Get low, get down on God’s good footstool

Wednesday, July 28, 2021                              (today’s lectionary)

Get low, get down on God’s good footstool

 Moses did not know that the skin of his face had become radiant while he conversed with the Lord. Even Aaron was afraid to come near him, until Moses called for him and all the other rulers of their community to come to him.

Eventually all the people came up to Moses, and he spoke to them, but then he put a veil over his face.

Whenever Moses entered the presence of the Lord to converse with him, he removed the veil until he came out again.

As I’m writing this I hear Margaret’s “Find My” chime ringing. For the second time tonight, she has lost her phone in her bedroom. But her bedroom has become her “tent of meeting.” Should I interrupt her to help find it? Is God ringing her bell? Her face might very well be radiant.

Of course I’m not completely serious, asking that question, but I think it would be better if I were. God is not dead, and he isn’t missing. He rings our bells all the time, even if we just don’t quite get it. I forget to notice or I explain away the radiance. Even when I am surprised by joy, I often fail to fall on my face in wonder.

Extol the Lord, our God, and worship at his footstool; holy is he! Worship at his holy mountain; for holy is the Lord, our God.

At our centering prayer meeting last night we discussed a passage written by Henri Nouwen that led us into describing the earth’s balance between progress, growth, and evolutionary empathy on the one hand, and entropy, political paralysis, greed and blindness on the other.
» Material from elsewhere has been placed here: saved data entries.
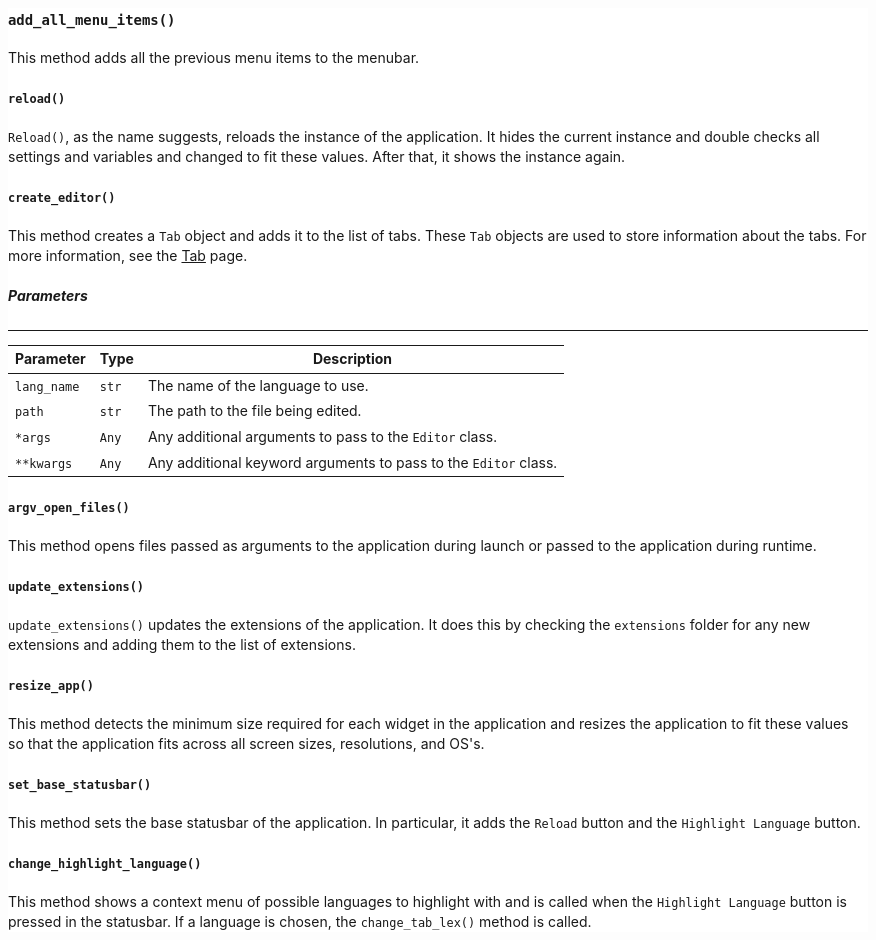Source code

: ### `add_all_menu_items()`

This method adds all the previous menu items to the menubar.

#### `reload()`

`Reload()`, as the name suggests, reloads the instance of the application. It hides the current instance and double checks all settings and variables and changed to fit these values. After that, it shows the instance again.

#### `create_editor()`

This method creates a `Tab` object and adds it to the list of tabs. These `Tab` objects are used to store information about the tabs. For more information, see the [Tab](../DIP_module/tab.md) page.

##### Parameters

___
| Parameter | Type | Description |
| --------- | ---- | ----------- |
| `lang_name` | `str` | The name of the language to use. |
| `path` | `str` | The path to the file being edited. |
| `*args` | `Any` | Any additional arguments to pass to the `Editor` class. |
| `**kwargs` | `Any` | Any additional keyword arguments to pass to the `Editor` class. |

#### `argv_open_files()`

This method opens files passed as arguments to the application during launch or passed to the application during runtime.

#### `update_extensions()`

`update_extensions()` updates the extensions of the application. It does this by checking the `extensions` folder for any new extensions and adding them to the list of extensions.

#### `resize_app()`

This method detects the minimum size required for each widget in the application and resizes the application to fit these values so that the application fits across all screen sizes, resolutions, and OS's.

#### `set_base_statusbar()`

This method sets the base statusbar of the application. In particular, it adds the `Reload` button and the `Highlight Language` button.

#### `change_highlight_language()`

This method shows a context menu of possible languages to highlight with and is called when the `Highlight Language` button is pressed in the statusbar. If a language is chosen, the `change_tab_lex()` method is called.
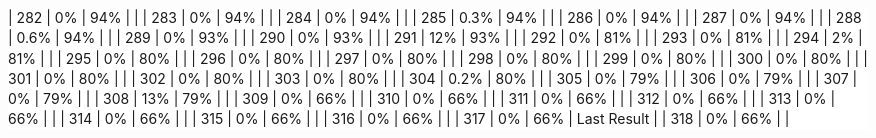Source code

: | 282 | 0% | 94% |  |
| 283 | 0% | 94% |  |
| 284 | 0% | 94% |  |
| 285 | 0.3% | 94% |  |
| 286 | 0% | 94% |  |
| 287 | 0% | 94% |  |
| 288 | 0.6% | 94% |  |
| 289 | 0% | 93% |  |
| 290 | 0% | 93% |  |
| 291 | 12% | 93% |  |
| 292 | 0% | 81% |  |
| 293 | 0% | 81% |  |
| 294 | 2% | 81% |  |
| 295 | 0% | 80% |  |
| 296 | 0% | 80% |  |
| 297 | 0% | 80% |  |
| 298 | 0% | 80% |  |
| 299 | 0% | 80% |  |
| 300 | 0% | 80% |  |
| 301 | 0% | 80% |  |
| 302 | 0% | 80% |  |
| 303 | 0% | 80% |  |
| 304 | 0.2% | 80% |  |
| 305 | 0% | 79% |  |
| 306 | 0% | 79% |  |
| 307 | 0% | 79% |  |
| 308 | 13% | 79% |  |
| 309 | 0% | 66% |  |
| 310 | 0% | 66% |  |
| 311 | 0% | 66% |  |
| 312 | 0% | 66% |  |
| 313 | 0% | 66% |  |
| 314 | 0% | 66% |  |
| 315 | 0% | 66% |  |
| 316 | 0% | 66% |  |
| 317 | 0% | 66% | Last Result |
| 318 | 0% | 66% |  |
Leaders and followers alike live in the midst of this balance. It may seem like it sometimes, but I don’t believe that human beings are destined to eventually destroy everything they touch.

Nouwen caught us up when he wrote, “God’s love is stronger than any form of death and destruction.” Because our spiritual sight sees God, we need not despair, and neither do we have any business becoming Christian pollyannas. We might quickly fill a dumpster with thoughts and observations of either kind, but none of this changes our experience of God’s presence. Nouwen said, “He is the God of the living, so we can continually deepen our awareness that God is present in midst of all our chaos.”

Jesus said the Kingdom of heaven is like a treasure buried in a field, which a person finds and hides again, and out of joy goes and sells all that he has and buys that field.

And then, in the Kingdom of heaven, the new owner of the field shares the treasure with others in a way only God can show her.

And Jesus said the Kingdom of heaven is like a merchant searching for fine pearls. When he finds a pearl of great price, he goes and sells all that he has and buys it.

Jesus knows that in the Kingdom of heaven we have no more need for fields or pearls. We all possess all that already. Our eyes are opened; we see that God is everywhere around us and always has been. No longer are we masquerading as gods ourselves; we are not the center of anything. At last we have found our way to the sweet position of praise and worship at God’s good footstool.